最初、この作品を読んだときは「?」だった。難解なわけではない(と思う)。題名のとおりゲイセックスがかなり詳細に描写されているラブ・コメディ。語り手である「ぼく」は二人の男と付き合い、その様子を語っている。
ジャックはぼくの両足を肩にかつぎ、手の指先に唾をたらすと、それをぼくのアヌスのまわりや、ペニスの先に塗りたくった。ジャックはいきなり中に入ってきて、ぼくのアヌスの筋肉が弛緩するまで、亀頭だけを中に入れたまま静止し、それから一センチくらいずつねじ込んできた。ジャックのペニスは全長二十五センチ、太さ五センチ弱といったところだった。
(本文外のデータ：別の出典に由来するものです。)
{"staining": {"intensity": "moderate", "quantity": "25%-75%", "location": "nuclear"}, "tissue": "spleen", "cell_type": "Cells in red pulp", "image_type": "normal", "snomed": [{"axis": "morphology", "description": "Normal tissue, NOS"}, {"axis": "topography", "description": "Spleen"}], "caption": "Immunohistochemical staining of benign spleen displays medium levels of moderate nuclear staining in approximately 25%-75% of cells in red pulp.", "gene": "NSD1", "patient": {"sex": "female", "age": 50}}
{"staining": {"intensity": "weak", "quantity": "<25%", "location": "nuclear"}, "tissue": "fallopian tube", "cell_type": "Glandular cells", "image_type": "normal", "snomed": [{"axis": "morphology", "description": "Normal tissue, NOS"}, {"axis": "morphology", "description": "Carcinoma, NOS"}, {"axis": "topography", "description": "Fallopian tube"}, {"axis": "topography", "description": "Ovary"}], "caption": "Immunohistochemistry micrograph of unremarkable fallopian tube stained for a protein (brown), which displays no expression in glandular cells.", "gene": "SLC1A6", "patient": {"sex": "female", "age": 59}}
朝には、シャワーを浴びながら立ったままファックし、その後、たいていリヴィングルームのカーペットの上で、後背位(ドッグスタイル)でやった。
でもそれだけ? と言うのもゲイリー・インディアナは
一筋縄ではいかないテクストを書く作家、そんな風に思っていた。
まあ、ひねりと言えば、彼のセックス・フレンドであるジャックは彼をファックするだけ。つまりトップオンリィの男。もう一人のディーンはセックスに奥手で、絶対に「ぼく」とセックスをしない。しかもディーンは多重人格のような<仮面>を被っているようだ。でも、この設定は何のため?
しかし良く読むと、何となくレトリックが潜んでいるような、別の解釈を可能にするような曖昧な表現が目に付く。
以下は僕の気になったところと個人的な解釈である。
まず冒頭「それは戦前のことだった」。この「戦前」っていつのことだろう。最初は第二次世界大戦のことだと思っていたのだが、そんな昔だったらこの作品に書かれているように「ディスコ」に遊びに行くようなことはしていないだろうし、何より会話に固有名詞「クリントイーストウッド」が出てきて、これは最近の出来事なんだなと想像できる。
というと湾岸戦争? でも、だったらそう書くよなあ。
ここで閃いたんだけど、まずゲイリー・インディアナはいわゆる「ハイ・リスク」の作家だ。そう思うと、この作品でのあまりに具体的なセックス──「ぼく」の付き合っているジャックは、絶対にファックをさせない。そしてもう一人はセックスを躊躇している。
……そう、この「戦前」てもしかして「エイズ・パニック」の「戦前」ではないだろうか。ジャックがアナルセックスをさせないのは、ファックするより、されるほうが断然HIVに感染する確率が高い(と思われていた)からではないか。
そう読んでいくと、「ぼく」とジャックの最後のセックス──「ぼく」は烈しく出血し、ジャックのペニスは、そして二人は血だらけになる──が象徴しているもが何となく理解できる。
血がジャックのペニスの血管にあふれるのが感じられ、僕はどん欲に堅くなったペニスを突き、それから再び抜いた。(中略)ぼくは便通をもよおし、中にあったすべてがめった打ちにあい、糞と血と苦痛と化したように感じた。ついに、かれの精液がまるで手あたり次第に打たれたレーザー光線のように、ぼくの中で噴出した。その奔流はぼくの内臓の壁と突き破った。(中略)
ベッドは湿っていた。ジャックが明かりをつけると、ベッドは血で赤く染まり、ぼくらも血だらけだった。
そしてこれは「戦前」の出来事である。
一方俳優志望のディーンは肉体交渉を何故か避けている。彼とのセックスは「戦後」を待たなければならない。そのとき二人はセックスをする。空き地で、互いに相手を認識せずに……。